Unmasking The Pain: When the Face Becomes a Battlefield and Art Refuses to Be Silent

There is a kind of pain that does not scream. It lives quietly behind smiles, behind perfectly blended foundations, behind eyes trained to look “normal” while carrying stories too heavy for the tongue. In South Africa, many walk among us wearing invisible bruises, learning how to survive in silence. Unmasking The Pain dares artists to do what society often avoids to look directly at that pain and refuse to turn away.

This powerful GBV makeup campaign by Services SETA is not about beauty. It is about truth. It is about using the face as a canvas where trauma, resilience, fear, and survival are laid bare. Through symbolic makeup and storytelling, creatives are invited to translate what cannot be spoken into visuals that demand to be seen. A cracked lip becomes a story of silencing. A tear etched in pigment becomes a memory that never healed. A split face becomes the reality of living two lives, the one the world sees, and the one endured in private.

For artists, this campaign speaks directly to the heart of the creative calling. It asks difficult questions: What stories live in your hands? What pain have you witnessed, inherited, or survived? What happens when art becomes a mirror instead of a mask? Unmasking The Pain gives permission to create without apology to confront gender-based violence not with statistics, but with emotion, imagery, and lived experience.

In a society numbed by headlines and hashtags, this campaign restores feeling. It reminds us that GBV is not an abstract issue, it has a face, a body, a memory. And sometimes, that face looks like someone we know. Sometimes, it looks like us. By merging makeup artistry with storytelling, Services SETA is opening a space where creatives are not just participants, but witnesses and truth-bearers.

Beyond the emotional weight, Unmasking The Pain also recognises the value of creative labour. Artists who step into this vulnerable space stand a chance to be rewarded for their courage and craft. The first prize offers R15,000 in cash plus a professional makeup kit, while second place takes R10,000 and third place walks away with R5,000. Yet the greatest reward may be the impact, the moment someone sees your work and feels less alone.
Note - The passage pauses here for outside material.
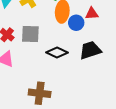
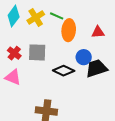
blue circle: (76, 23) -> (84, 57), moved

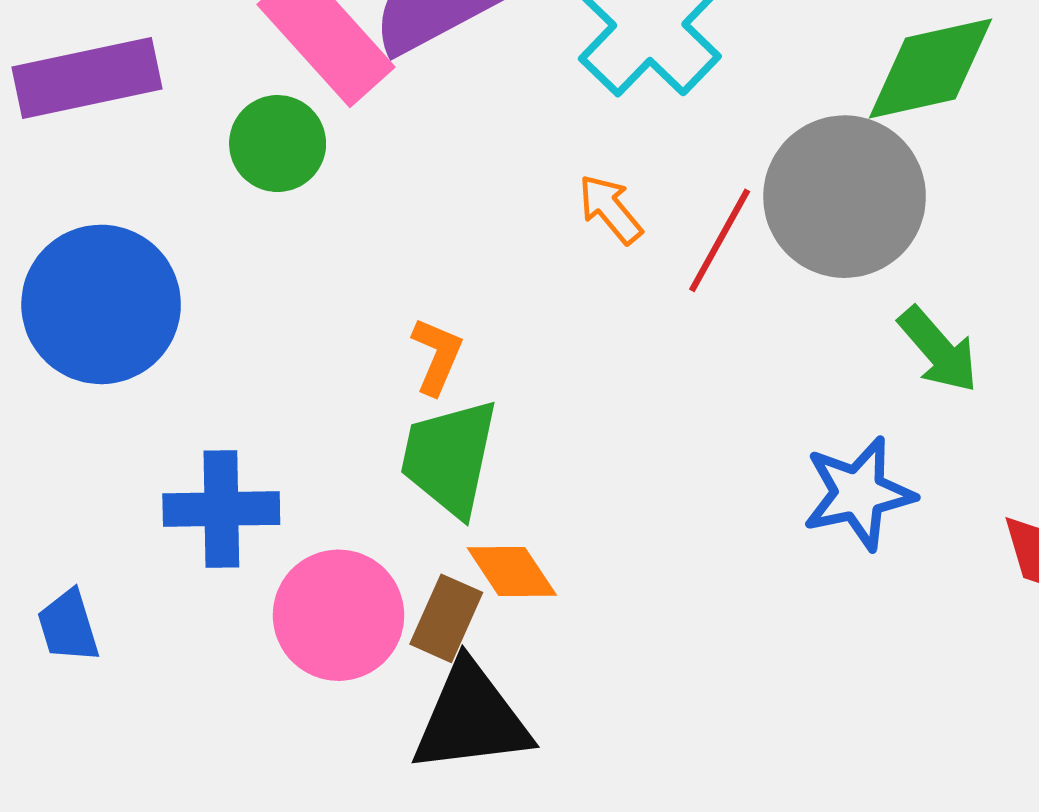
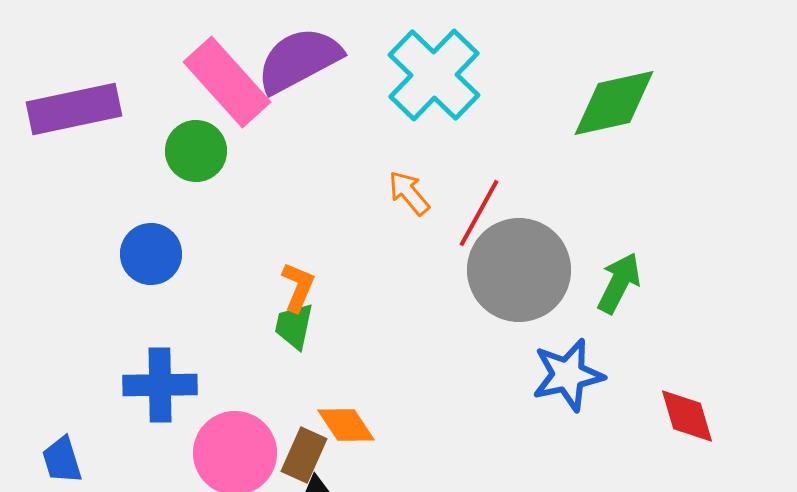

Entries close on 10 January, with winners announced on 30 January. But this is not a race against time, it is a call to conscience. A call to artists who know that creativity has always been a tool of resistance, healing, and change. A call to those ready to unmask not just pain, but courage.

At Imbizo Magazine, we believe art carries memory, culture, and truth. Unmasking The Pain reminds us that sometimes the most powerful protest does not shout, it stares back at you, unflinching, asking you to feel.

Creatives are invited to submit their entries here:
https://forms.office.com/pages/responsepage.aspx?id=ZlzP5vzC0k6Q7iOuGR9ohZuaT0HvhZlMqe42k-YyaZlUNjkwVjRaS1lSQlY3V0JGWEdPVTE2RjhDSS4u&route=shorturl

This is not about perfection. It is about honesty. This is not about makeup. It is about survival. This is Unmasking The Pain.